START Extracted information
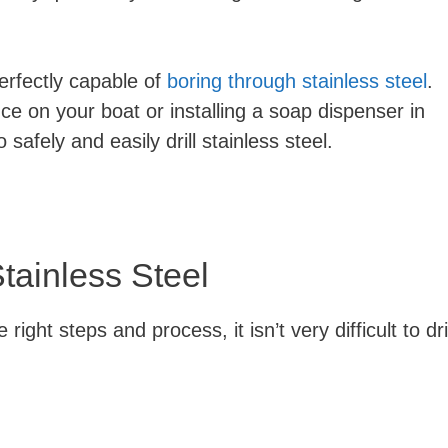
perfectly capable of
boring through stainless steel
.
 on your boat or installing a soap dispenser in
 safely and easily drill stainless steel.
tainless Steel
right steps and process, it isn’t very difficult to dril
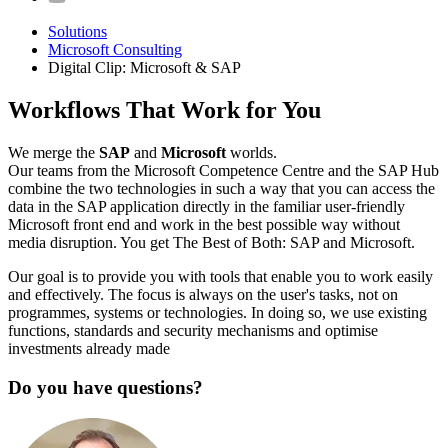
Solutions
Microsoft Consulting
Digital Clip: Microsoft & SAP
Workflows That Work for You
We merge the
SAP
and
Microsoft
worlds.
Our teams from the Microsoft Competence Centre and the SAP Hub
combine the two technologies in such a way that you can access the
data in the SAP application directly in the familiar user-friendly
Microsoft front end and work in the best possible way without
media disruption. You get The Best of Both: SAP and Microsoft.
Our goal is to provide you with tools that enable you to work easily
and effectively. The focus is always on the user's tasks, not on
programmes, systems or technologies. In doing so, we use existing
functions, standards and security mechanisms and optimise
investments already made
Do you have questions?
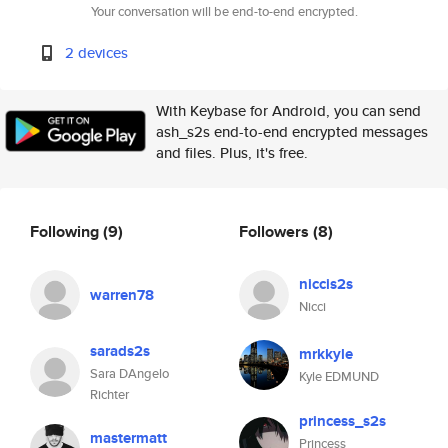
Your conversation will be end-to-end encrypted.
2 devices
With Keybase for Android, you can send
ash_s2s end-to-end encrypted messages
and files. Plus, it's free.
Following
(9)
Followers
(8)
niccis2s
warren78
Nicci
sarads2s
mrkkyle
Sara DAngelo
Kyle EDMUND
Richter
princess_s2s
mastermatt
Princess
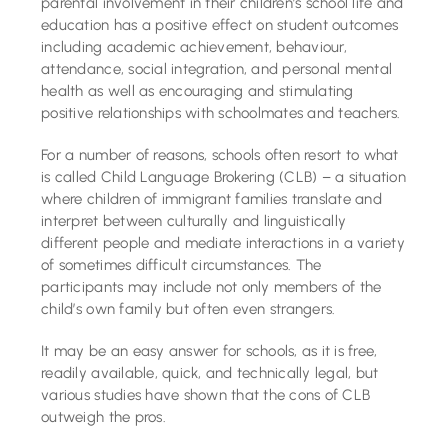
parental involvement in their children’s school life and
education has a positive effect on student outcomes
including academic achievement, behaviour,
attendance, social integration, and personal mental
health as well as encouraging and stimulating
positive relationships with schoolmates and teachers.
For a number of reasons, schools often resort to what
is called Child Language Brokering (CLB) – a situation
where children of immigrant families translate and
interpret between culturally and linguistically
different people and mediate interactions in a variety
of sometimes difficult circumstances. The
participants may include not only members of the
child’s own family but often even strangers.
It may be an easy answer for schools, as it is free,
readily available, quick, and technically legal, but
various studies have shown that the cons of CLB
outweigh the pros.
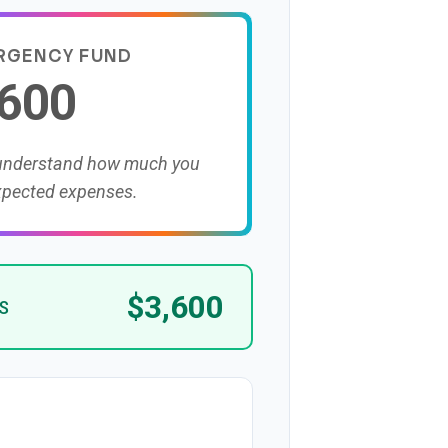
RGENCY FUND
,600
 understand how much you
xpected expenses.
$3,600
S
END Extracted information
Your task -
A precise copy of each record, with the images removed, should be output.

Exercise answer -
perfectly capable of
boring through stainless steel
.
 on your boat or installing a soap dispenser in
 safely and easily drill stainless steel.
tainless Steel
right steps and process, it isn’t very difficult to dril
Solutions
Microsoft Consulting
Digital Clip: Microsoft & SAP
Workflows That Work for You
We merge the
SAP
and
Microsoft
worlds.
Our teams from the Microsoft Competence Centre and the SAP Hub
combine the two technologies in such a way that you can access the
data in the SAP application directly in the familiar user-friendly
Microsoft front end and work in the best possible way without
media disruption. You get The Best of Both: SAP and Microsoft.
Our goal is to provide you with tools that enable you to work easily
and effectively. The focus is always on the user's tasks, not on
programmes, systems or technologies. In doing so, we use existing
functions, standards and security mechanisms and optimise
investments already made
Do you have questions?
Your conversation will be end-to-end encrypted.
2 devices
With Keybase for Android, you can send
ash_s2s end-to-end encrypted messages
and files. Plus, it's free.
Following
(9)
Followers
(8)
niccis2s
warren78
Nicci
sarads2s
mrkkyle
Sara DAngelo
Kyle EDMUND
Richter
princess_s2s
mastermatt
Princess
parental involvement in their children’s school life and
education has a positive effect on student outcomes
including academic achievement, behaviour,
attendance, social integration, and personal mental
health as well as encouraging and stimulating
positive relationships with schoolmates and teachers.
For a number of reasons, schools often resort to what
is called Child Language Brokering (CLB) – a situation
where children of immigrant families translate and
interpret between culturally and linguistically
different people and mediate interactions in a variety
of sometimes difficult circumstances. The
participants may include not only members of the
child’s own family but often even strangers.
It may be an easy answer for schools, as it is free,
readily available, quick, and technically legal, but
various studies have shown that the cons of CLB
outweigh the pros.
RGENCY FUND
,600
 understand how much you
xpected expenses.
$3,600
S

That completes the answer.